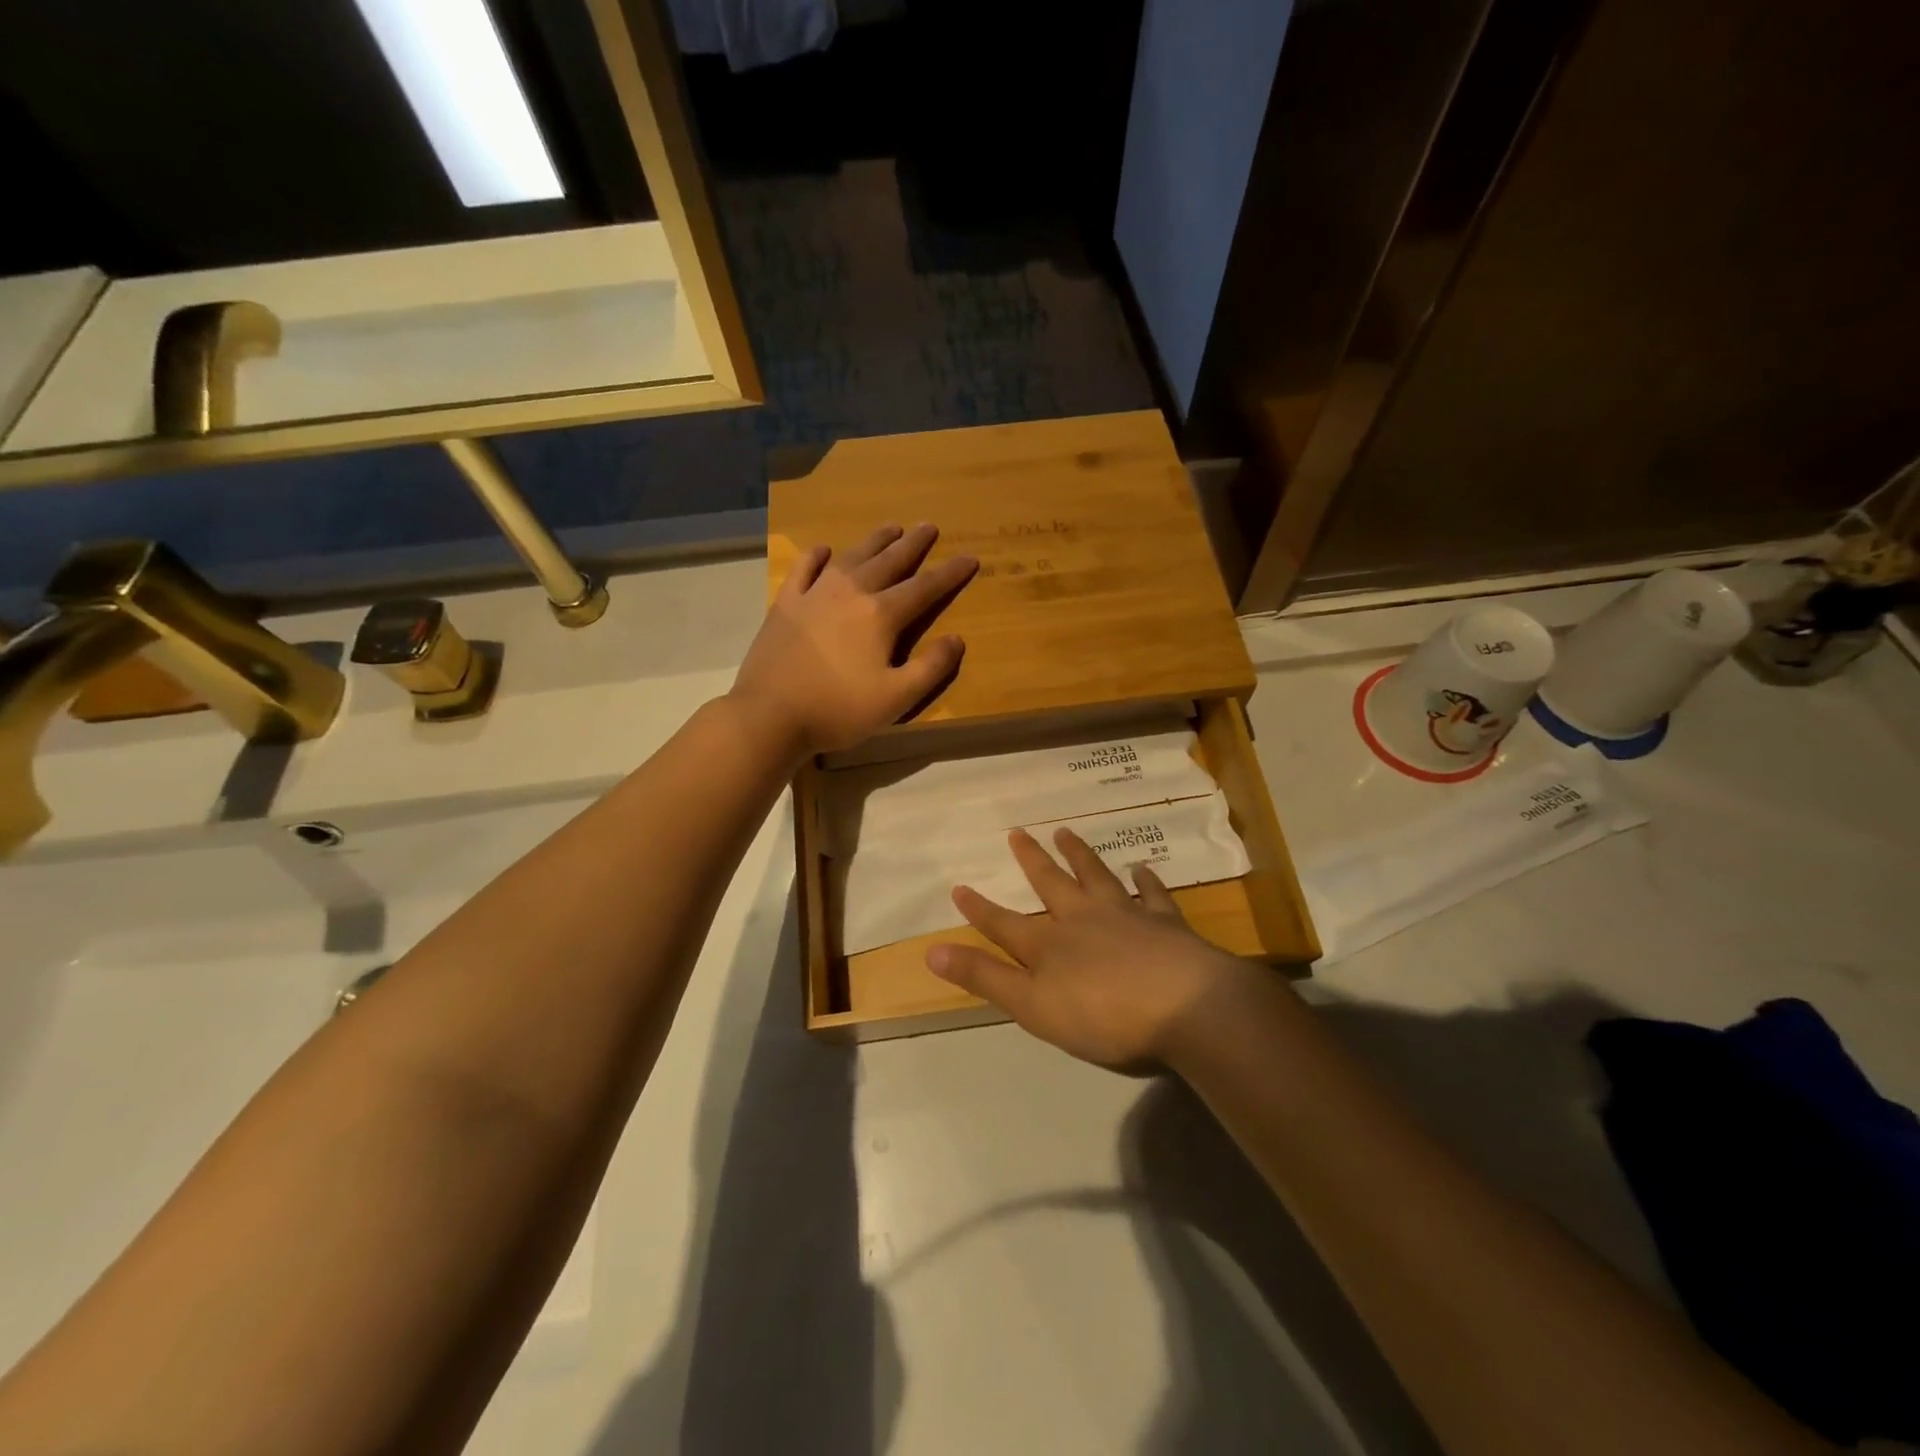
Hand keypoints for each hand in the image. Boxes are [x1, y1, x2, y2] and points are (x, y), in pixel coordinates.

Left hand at [731, 523, 976, 756]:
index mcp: (881, 615)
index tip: (970, 558)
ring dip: (874, 541)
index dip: (950, 573)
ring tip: (891, 527)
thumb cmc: (838, 709)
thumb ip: (931, 667)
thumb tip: (956, 639)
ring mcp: (815, 594)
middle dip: (913, 544)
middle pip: (889, 561)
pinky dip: (816, 556)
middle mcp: (851, 593)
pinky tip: (824, 550)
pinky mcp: (786, 604)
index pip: (925, 588)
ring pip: (852, 557)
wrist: (770, 714)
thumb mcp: (897, 698)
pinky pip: (804, 569)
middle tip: (928, 526)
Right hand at [926, 826, 1267, 1070]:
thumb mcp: (1033, 1007)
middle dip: (1031, 860)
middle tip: (1017, 832)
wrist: (1186, 1007)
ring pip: (1097, 877)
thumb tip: (932, 951)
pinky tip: (1142, 869)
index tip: (958, 886)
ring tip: (1066, 832)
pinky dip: (1146, 881)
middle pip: (1051, 884)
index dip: (979, 909)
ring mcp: (1126, 916)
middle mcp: (1083, 920)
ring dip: (1080, 855)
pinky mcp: (1166, 924)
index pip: (1004, 924)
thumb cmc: (1104, 1017)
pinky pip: (1152, 895)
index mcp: (1049, 945)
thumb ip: (985, 978)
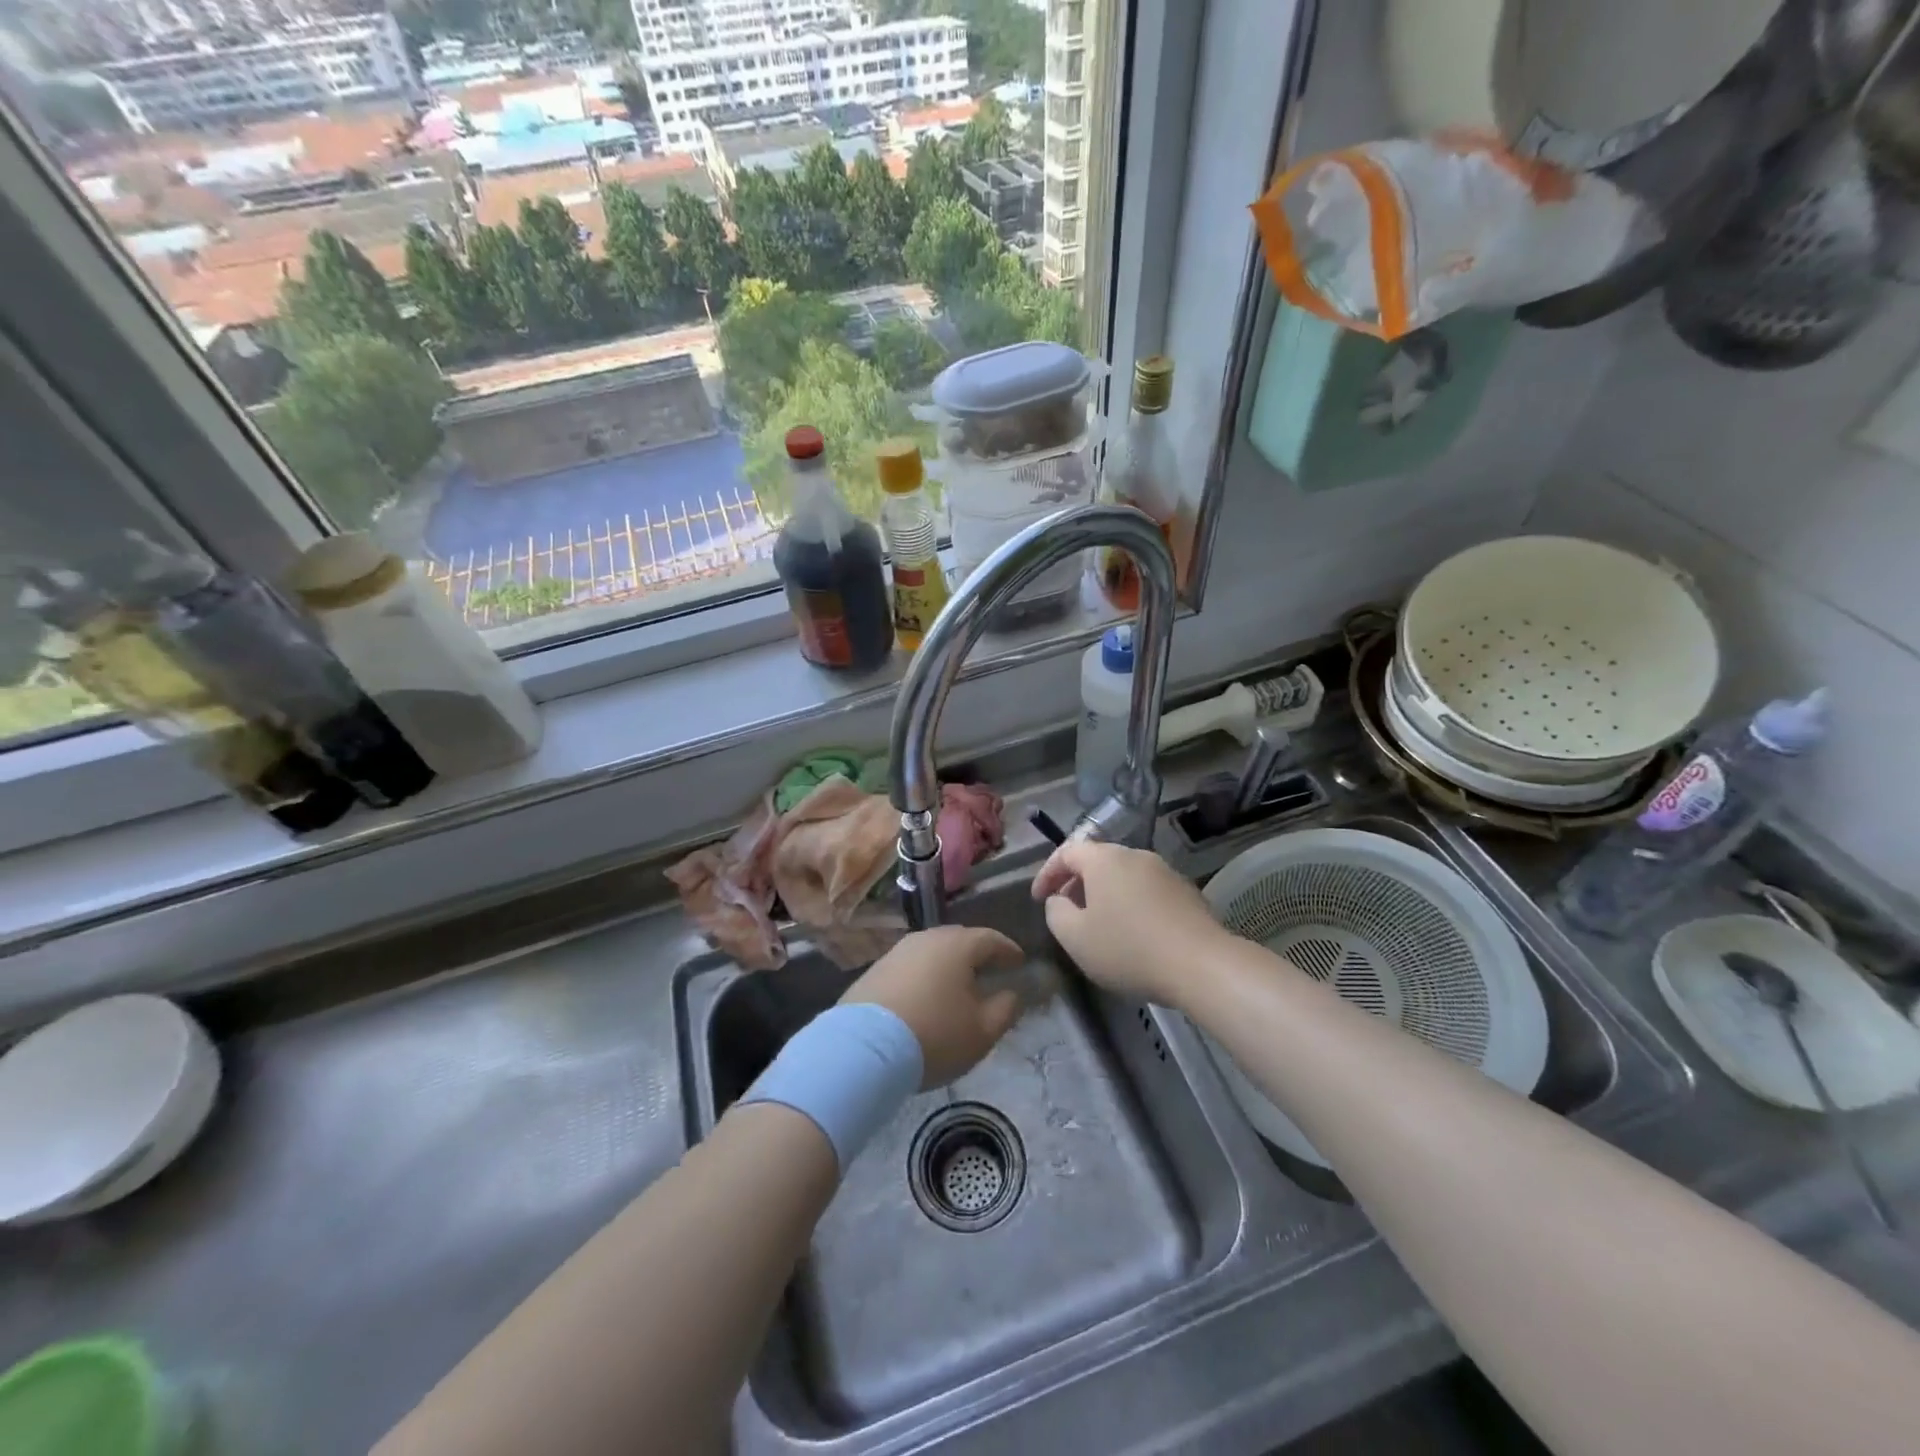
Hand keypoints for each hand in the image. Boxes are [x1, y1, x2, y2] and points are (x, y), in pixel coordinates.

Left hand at [842, 927, 1025, 1087]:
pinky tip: (926, 997)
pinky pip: (910, 967)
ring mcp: (897, 952)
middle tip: (990, 971)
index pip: (991, 939)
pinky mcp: (875, 970)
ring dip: (948, 966)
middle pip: (959, 940)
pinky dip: (924, 977)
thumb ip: (1005, 1009)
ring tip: (957, 986)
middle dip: (977, 954)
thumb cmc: (934, 1035)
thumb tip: (1011, 993)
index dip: (1008, 950)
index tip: (1019, 961)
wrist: (864, 1049)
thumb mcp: (982, 1031)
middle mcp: (926, 938)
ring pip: (932, 952)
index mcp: (957, 945)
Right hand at [1032, 840, 1233, 1006]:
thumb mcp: (1075, 938)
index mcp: (1104, 859)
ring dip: (1105, 894)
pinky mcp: (1186, 892)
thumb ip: (1056, 913)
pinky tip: (1133, 933)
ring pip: (1123, 875)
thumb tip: (1059, 900)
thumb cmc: (1128, 949)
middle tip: (1066, 911)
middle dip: (1076, 883)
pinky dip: (1130, 904)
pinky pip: (1146, 890)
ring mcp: (1165, 871)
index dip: (1047, 873)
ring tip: (1099, 924)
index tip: (1039, 899)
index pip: (1066, 852)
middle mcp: (1135, 855)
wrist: (1202, 965)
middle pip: (1097, 860)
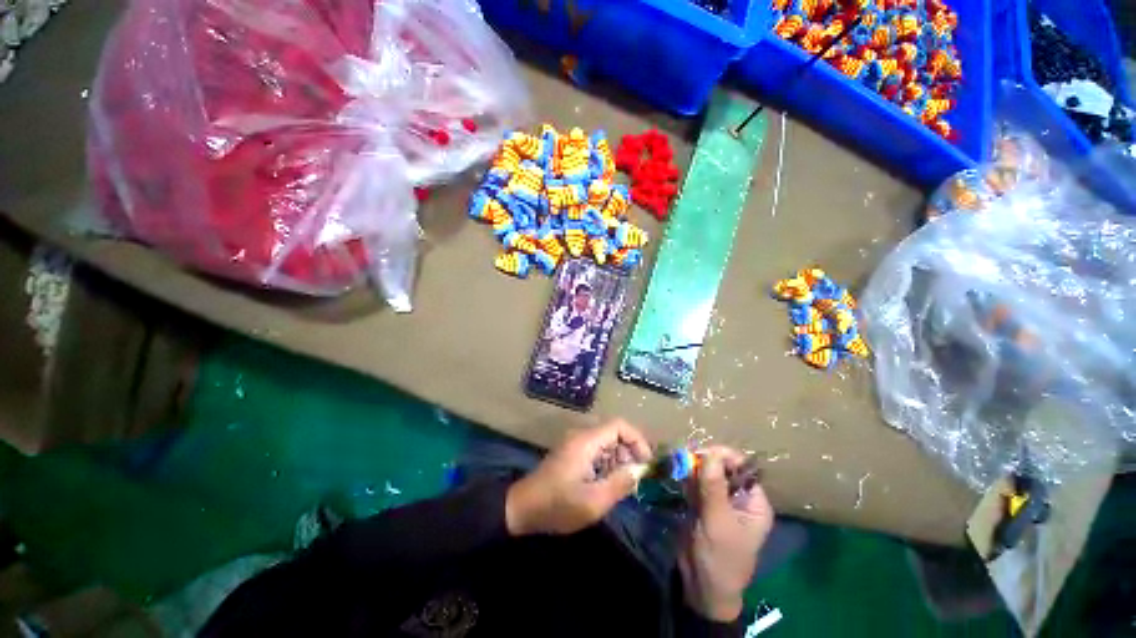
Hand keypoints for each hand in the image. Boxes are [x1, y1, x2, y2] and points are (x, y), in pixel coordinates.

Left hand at [506, 419, 650, 535]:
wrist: (523, 507)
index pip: (619, 425)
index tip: (646, 462)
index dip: (637, 439)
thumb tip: (639, 471)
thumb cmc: (558, 505)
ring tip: (622, 484)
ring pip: (606, 442)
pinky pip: (596, 450)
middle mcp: (581, 436)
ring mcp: (575, 444)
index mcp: (587, 441)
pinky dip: (607, 463)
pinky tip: (607, 483)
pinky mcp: (572, 453)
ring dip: (619, 459)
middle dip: (629, 452)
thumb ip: (619, 484)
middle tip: (635, 478)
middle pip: (614, 432)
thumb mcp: (593, 502)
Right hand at [678, 447, 773, 622]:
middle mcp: (738, 498)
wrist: (702, 587)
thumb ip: (714, 487)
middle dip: (704, 462)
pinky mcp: (702, 505)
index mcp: (753, 502)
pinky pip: (695, 484)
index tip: (701, 453)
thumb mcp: (718, 522)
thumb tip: (711, 453)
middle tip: (685, 459)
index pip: (742, 468)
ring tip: (679, 467)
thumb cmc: (720, 558)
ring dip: (692, 469)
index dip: (723, 457)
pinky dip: (686, 479)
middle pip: (722, 468)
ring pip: (706, 474)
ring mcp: (719, 501)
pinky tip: (678, 477)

▸ Task prompt
For the listing above, give the number of lines in which the string "wrist" occurs, and nothing else.

▸ Exercise response
6